Условие задачи:
Представьте в виде таблицы Markdown строки с самого начала и до строки с «Distributor di Kudus» включительно. Сделайте два столбца, «Номер» для порядкового номера и «Строка», пропустите пустые строки и не включайте в ответ картинки.

Собранные данные
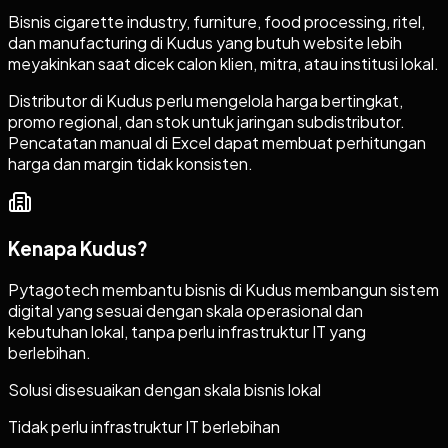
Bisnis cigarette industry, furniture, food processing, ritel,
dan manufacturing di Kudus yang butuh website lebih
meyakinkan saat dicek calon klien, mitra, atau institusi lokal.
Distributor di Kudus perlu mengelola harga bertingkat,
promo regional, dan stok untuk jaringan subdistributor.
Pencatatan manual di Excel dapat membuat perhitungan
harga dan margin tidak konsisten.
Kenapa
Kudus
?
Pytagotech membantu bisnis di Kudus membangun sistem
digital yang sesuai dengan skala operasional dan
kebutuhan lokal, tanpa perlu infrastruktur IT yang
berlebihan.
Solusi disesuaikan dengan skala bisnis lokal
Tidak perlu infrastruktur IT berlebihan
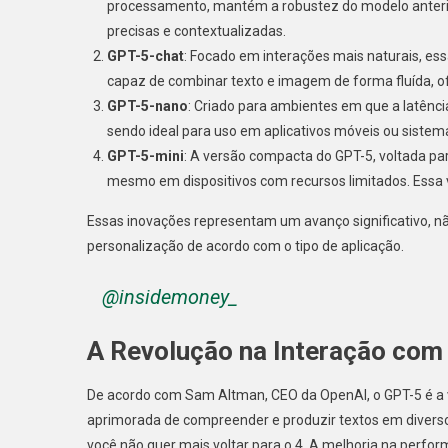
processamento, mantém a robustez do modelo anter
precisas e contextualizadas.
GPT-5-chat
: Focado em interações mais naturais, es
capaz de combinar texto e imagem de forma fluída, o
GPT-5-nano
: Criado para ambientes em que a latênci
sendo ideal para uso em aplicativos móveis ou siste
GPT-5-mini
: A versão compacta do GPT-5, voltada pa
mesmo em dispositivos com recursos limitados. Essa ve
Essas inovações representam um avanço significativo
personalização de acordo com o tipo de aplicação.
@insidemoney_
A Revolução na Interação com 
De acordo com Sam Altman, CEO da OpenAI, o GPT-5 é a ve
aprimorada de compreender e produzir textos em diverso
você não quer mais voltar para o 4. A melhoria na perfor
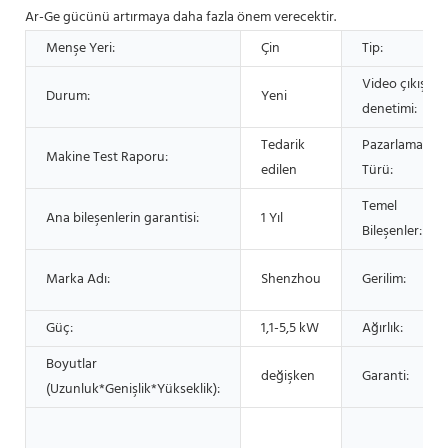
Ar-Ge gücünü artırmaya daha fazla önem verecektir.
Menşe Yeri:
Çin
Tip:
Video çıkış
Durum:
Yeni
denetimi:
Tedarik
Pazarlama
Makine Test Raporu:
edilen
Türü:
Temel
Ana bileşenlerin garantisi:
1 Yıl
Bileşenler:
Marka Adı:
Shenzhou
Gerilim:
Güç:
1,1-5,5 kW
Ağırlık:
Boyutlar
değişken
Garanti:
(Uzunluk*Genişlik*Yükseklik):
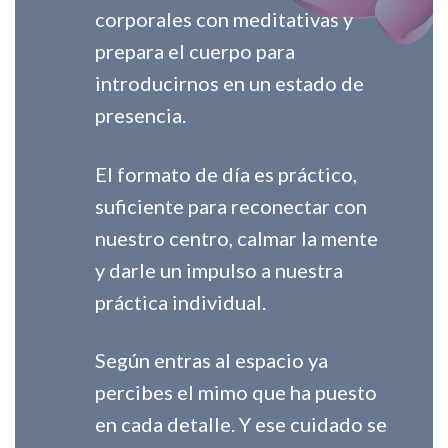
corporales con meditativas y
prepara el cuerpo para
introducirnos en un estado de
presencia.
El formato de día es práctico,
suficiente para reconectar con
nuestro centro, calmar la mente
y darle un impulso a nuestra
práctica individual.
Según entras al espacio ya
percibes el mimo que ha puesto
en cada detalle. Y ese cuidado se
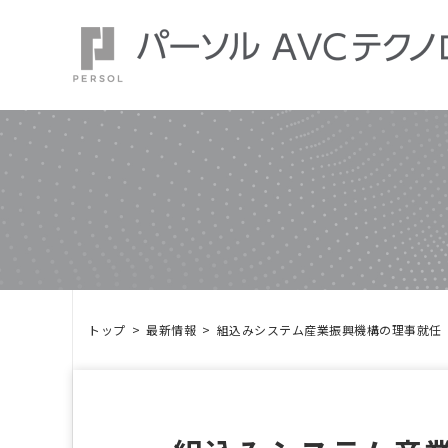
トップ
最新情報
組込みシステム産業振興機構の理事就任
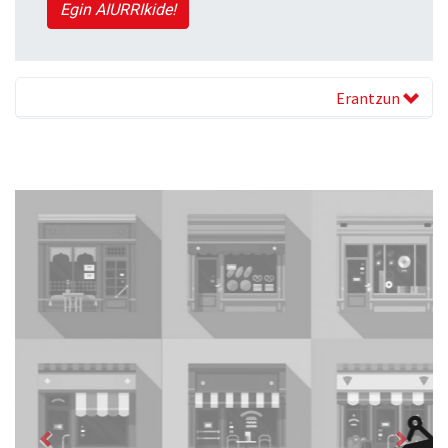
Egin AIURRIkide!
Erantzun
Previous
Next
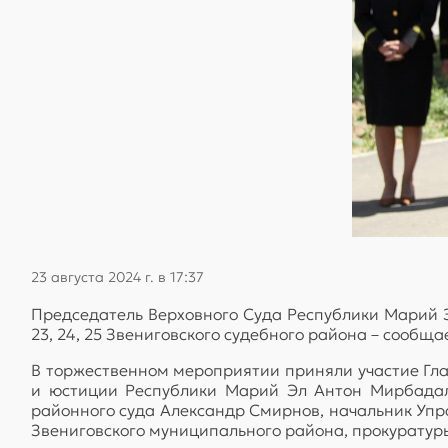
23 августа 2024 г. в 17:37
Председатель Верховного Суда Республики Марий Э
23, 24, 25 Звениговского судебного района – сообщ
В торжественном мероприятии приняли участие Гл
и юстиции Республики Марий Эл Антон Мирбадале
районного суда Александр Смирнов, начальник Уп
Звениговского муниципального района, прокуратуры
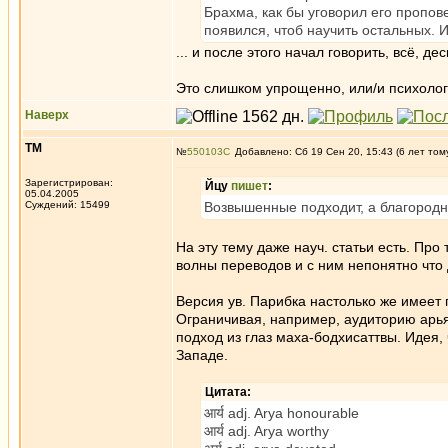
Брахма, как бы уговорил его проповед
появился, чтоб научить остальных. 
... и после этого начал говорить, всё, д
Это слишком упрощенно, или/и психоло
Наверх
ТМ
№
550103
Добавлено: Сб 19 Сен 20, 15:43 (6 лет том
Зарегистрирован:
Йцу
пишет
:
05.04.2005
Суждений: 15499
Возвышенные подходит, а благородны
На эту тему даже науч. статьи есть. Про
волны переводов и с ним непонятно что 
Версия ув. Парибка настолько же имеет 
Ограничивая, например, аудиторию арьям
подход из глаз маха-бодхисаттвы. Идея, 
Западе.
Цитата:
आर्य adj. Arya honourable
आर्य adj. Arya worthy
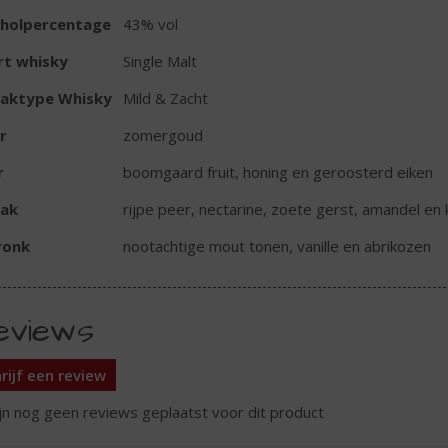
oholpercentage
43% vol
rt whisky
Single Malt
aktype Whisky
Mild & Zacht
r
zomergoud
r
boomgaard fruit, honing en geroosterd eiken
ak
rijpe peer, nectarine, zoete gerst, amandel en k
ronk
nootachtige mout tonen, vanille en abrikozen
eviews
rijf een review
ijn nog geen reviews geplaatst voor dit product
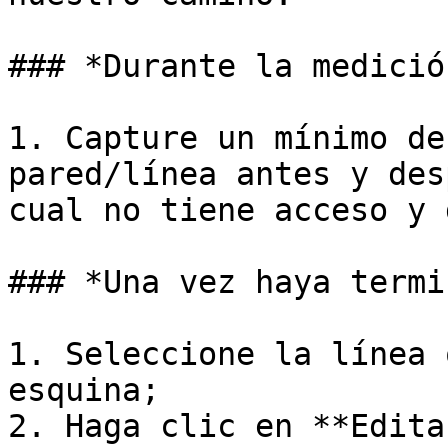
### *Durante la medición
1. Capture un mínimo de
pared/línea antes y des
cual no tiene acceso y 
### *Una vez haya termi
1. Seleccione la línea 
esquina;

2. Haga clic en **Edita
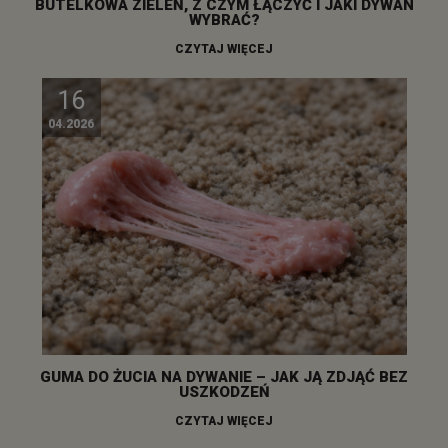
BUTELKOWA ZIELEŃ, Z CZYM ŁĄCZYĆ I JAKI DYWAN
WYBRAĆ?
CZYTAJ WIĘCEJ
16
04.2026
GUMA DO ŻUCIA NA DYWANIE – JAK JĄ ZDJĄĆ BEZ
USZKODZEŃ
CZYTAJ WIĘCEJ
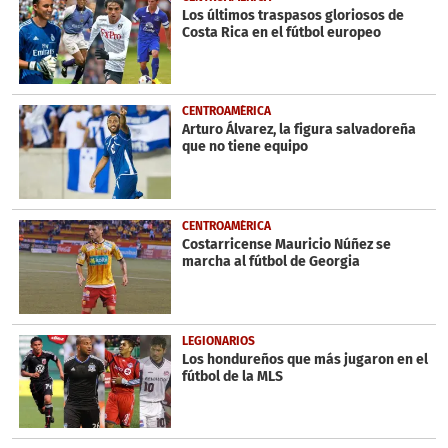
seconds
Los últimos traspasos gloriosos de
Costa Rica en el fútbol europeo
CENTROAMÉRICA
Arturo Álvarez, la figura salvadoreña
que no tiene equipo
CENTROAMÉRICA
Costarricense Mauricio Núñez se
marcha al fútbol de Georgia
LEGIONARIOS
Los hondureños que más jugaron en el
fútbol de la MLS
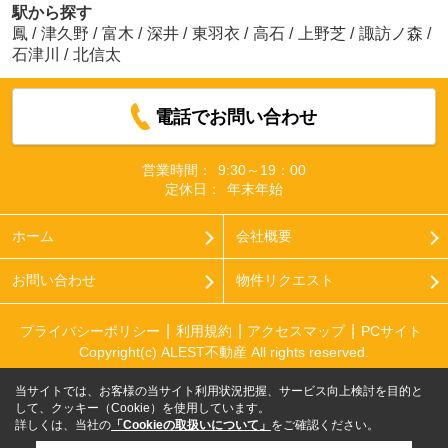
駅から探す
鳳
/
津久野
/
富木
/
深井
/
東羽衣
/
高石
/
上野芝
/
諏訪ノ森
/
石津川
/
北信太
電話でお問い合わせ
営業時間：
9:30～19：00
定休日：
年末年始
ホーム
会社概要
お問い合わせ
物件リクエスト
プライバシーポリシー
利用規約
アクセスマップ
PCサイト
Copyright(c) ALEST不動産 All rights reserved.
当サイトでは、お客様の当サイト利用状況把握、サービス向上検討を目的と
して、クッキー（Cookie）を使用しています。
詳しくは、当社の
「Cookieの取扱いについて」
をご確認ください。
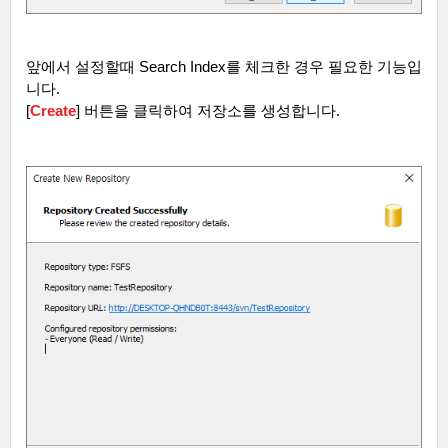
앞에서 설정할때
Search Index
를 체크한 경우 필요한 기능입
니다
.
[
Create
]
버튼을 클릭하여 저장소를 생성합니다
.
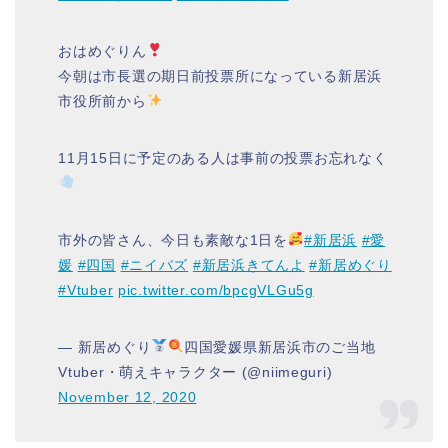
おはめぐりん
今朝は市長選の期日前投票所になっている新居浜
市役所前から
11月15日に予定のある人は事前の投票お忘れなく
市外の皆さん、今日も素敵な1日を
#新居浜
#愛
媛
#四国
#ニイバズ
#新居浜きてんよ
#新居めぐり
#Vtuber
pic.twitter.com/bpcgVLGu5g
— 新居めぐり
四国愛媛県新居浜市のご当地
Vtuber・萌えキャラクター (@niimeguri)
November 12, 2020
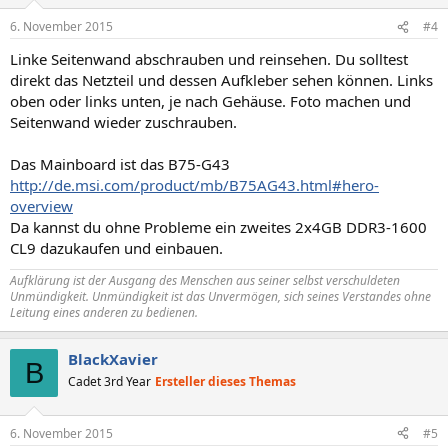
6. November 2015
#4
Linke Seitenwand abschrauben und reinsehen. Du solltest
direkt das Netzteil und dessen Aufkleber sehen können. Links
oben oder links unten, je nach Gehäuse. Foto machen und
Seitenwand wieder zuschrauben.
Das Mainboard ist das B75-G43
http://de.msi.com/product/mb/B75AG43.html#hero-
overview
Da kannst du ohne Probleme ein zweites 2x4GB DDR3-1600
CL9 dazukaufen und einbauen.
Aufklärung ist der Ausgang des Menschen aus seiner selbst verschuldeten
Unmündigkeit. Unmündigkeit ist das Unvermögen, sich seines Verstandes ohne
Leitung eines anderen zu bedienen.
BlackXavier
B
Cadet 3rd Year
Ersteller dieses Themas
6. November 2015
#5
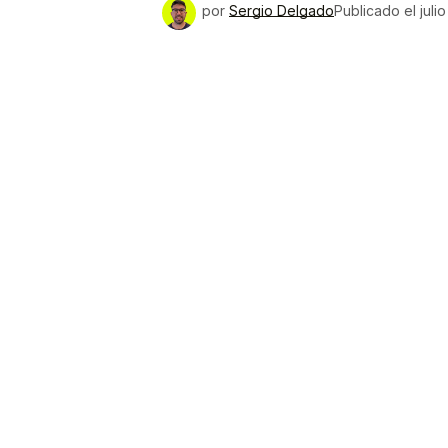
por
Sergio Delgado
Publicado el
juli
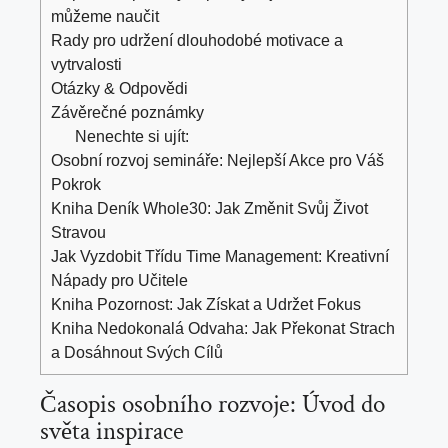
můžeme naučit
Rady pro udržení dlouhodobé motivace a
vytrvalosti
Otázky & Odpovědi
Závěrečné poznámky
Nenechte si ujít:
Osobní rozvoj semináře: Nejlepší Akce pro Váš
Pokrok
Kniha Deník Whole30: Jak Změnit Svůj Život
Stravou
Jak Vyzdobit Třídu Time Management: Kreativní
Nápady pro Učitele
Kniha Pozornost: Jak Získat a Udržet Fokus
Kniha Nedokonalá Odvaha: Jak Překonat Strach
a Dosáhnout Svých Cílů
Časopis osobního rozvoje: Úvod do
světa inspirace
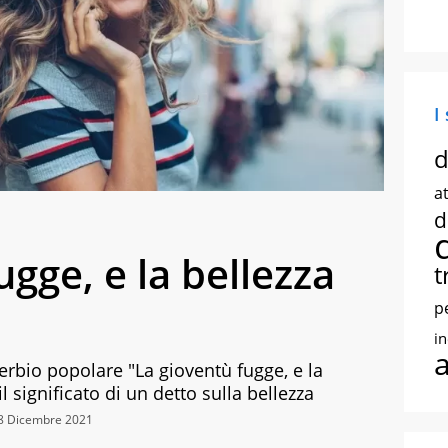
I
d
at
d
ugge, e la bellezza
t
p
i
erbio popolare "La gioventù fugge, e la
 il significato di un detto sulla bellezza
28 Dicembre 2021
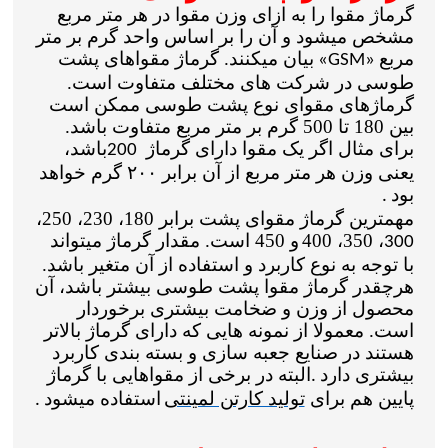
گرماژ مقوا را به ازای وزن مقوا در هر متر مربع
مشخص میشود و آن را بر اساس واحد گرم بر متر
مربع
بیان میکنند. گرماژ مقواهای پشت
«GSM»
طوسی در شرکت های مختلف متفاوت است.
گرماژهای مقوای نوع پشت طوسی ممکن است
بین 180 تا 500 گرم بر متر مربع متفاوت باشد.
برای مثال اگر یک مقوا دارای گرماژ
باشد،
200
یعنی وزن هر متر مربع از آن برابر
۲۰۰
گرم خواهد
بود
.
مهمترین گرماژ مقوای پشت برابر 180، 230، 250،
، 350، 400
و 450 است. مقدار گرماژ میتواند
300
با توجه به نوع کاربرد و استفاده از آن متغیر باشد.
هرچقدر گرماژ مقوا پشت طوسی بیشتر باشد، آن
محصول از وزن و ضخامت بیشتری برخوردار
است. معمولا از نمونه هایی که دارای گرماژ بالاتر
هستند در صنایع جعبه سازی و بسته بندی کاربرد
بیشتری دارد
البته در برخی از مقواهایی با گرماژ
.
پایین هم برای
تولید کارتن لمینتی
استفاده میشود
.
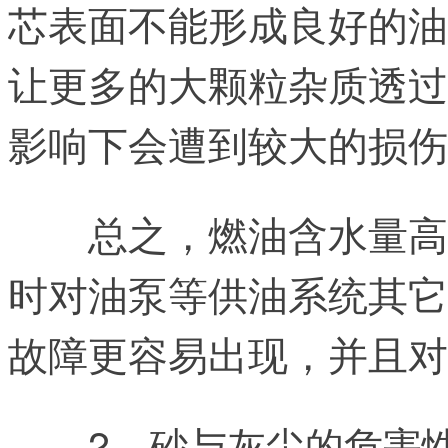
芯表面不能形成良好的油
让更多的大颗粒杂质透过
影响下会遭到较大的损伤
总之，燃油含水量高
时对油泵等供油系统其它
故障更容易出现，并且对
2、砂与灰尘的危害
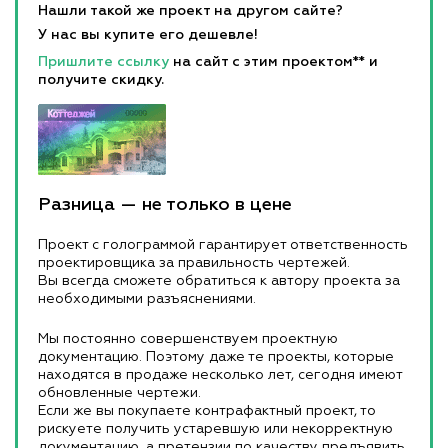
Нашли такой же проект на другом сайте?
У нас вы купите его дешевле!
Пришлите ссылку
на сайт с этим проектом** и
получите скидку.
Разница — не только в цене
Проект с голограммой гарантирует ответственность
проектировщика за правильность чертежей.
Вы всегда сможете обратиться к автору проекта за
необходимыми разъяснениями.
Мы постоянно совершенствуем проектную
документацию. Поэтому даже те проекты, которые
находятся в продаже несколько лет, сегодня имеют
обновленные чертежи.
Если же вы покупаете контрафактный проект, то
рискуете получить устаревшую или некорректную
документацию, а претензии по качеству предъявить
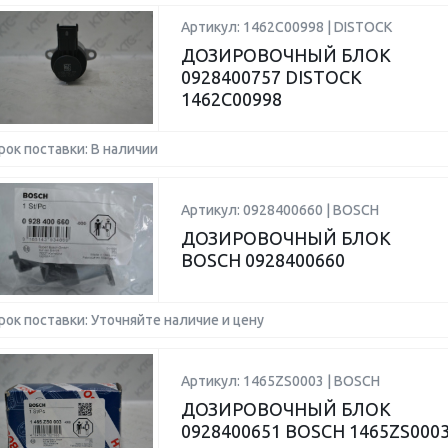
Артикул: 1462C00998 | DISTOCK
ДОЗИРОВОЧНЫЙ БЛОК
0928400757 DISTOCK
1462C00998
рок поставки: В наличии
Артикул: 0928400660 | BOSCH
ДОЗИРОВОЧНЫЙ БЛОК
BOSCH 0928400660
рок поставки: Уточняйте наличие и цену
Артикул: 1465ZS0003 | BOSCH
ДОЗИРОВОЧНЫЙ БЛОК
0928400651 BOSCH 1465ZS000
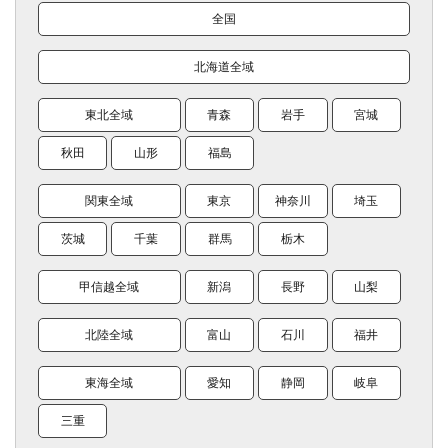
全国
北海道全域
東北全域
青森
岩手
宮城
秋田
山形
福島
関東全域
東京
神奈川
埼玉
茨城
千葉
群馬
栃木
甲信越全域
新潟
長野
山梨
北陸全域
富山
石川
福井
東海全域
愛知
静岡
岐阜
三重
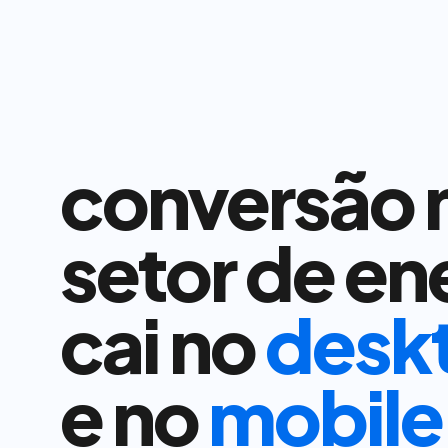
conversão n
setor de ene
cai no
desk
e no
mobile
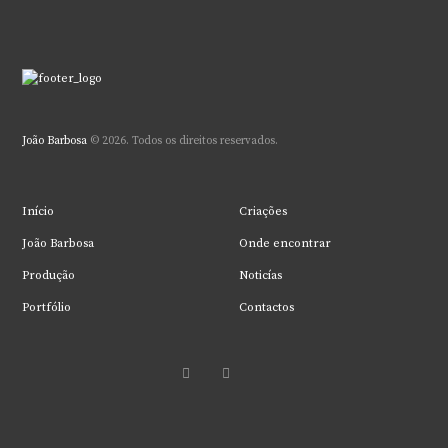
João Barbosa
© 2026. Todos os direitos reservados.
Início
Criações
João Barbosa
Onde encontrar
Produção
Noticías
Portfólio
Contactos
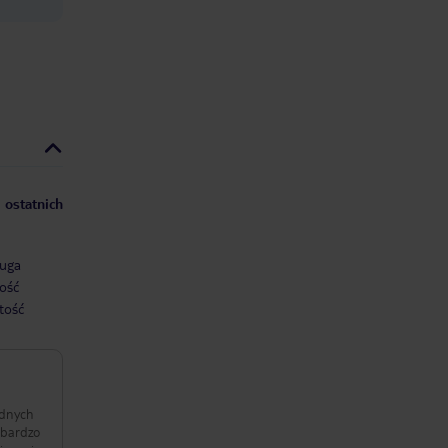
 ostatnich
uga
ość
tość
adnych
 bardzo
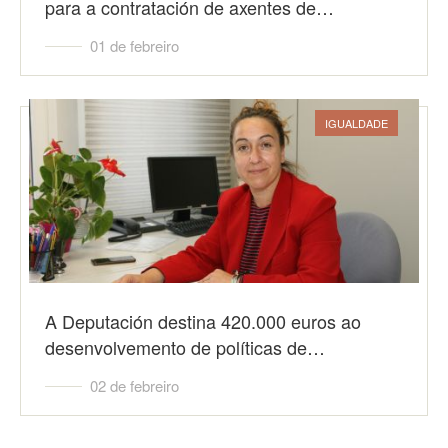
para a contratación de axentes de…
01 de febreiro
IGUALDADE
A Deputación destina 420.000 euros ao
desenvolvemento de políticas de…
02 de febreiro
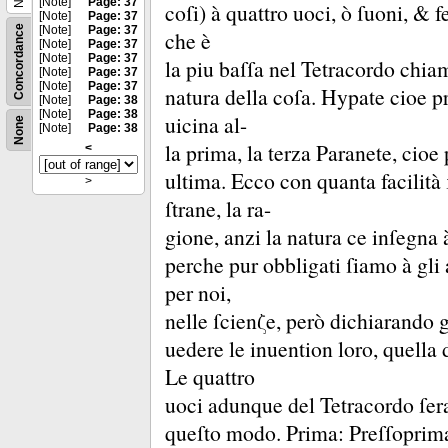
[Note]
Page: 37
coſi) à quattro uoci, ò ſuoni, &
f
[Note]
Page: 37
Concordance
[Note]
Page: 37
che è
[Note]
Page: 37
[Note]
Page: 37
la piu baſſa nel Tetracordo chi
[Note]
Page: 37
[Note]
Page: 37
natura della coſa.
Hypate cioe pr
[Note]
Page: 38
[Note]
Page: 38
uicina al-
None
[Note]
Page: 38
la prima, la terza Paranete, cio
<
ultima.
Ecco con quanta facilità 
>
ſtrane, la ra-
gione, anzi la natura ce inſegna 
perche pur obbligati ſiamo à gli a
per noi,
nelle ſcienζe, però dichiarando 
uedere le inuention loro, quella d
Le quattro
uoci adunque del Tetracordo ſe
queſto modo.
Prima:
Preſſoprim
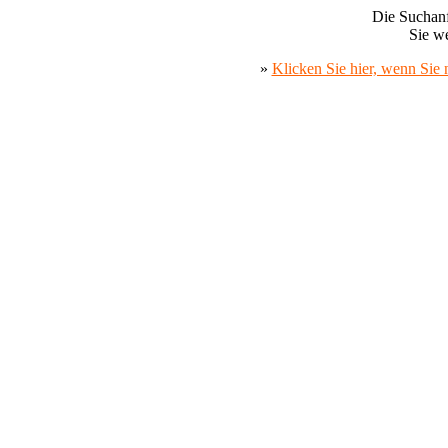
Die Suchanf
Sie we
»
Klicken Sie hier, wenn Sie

Решение задачи:
| Номер | Строка |
|---|---|
| 1 | Bisnis cigarette industry, furniture, food processing, ritel, |
| 2 | dan manufacturing di Kudus yang butuh website lebih |
| 3 | meyakinkan saat dicek calon klien, mitra, atau institusi lokal. |
| 4 | Distributor di Kudus perlu mengelola harga bertingkat, |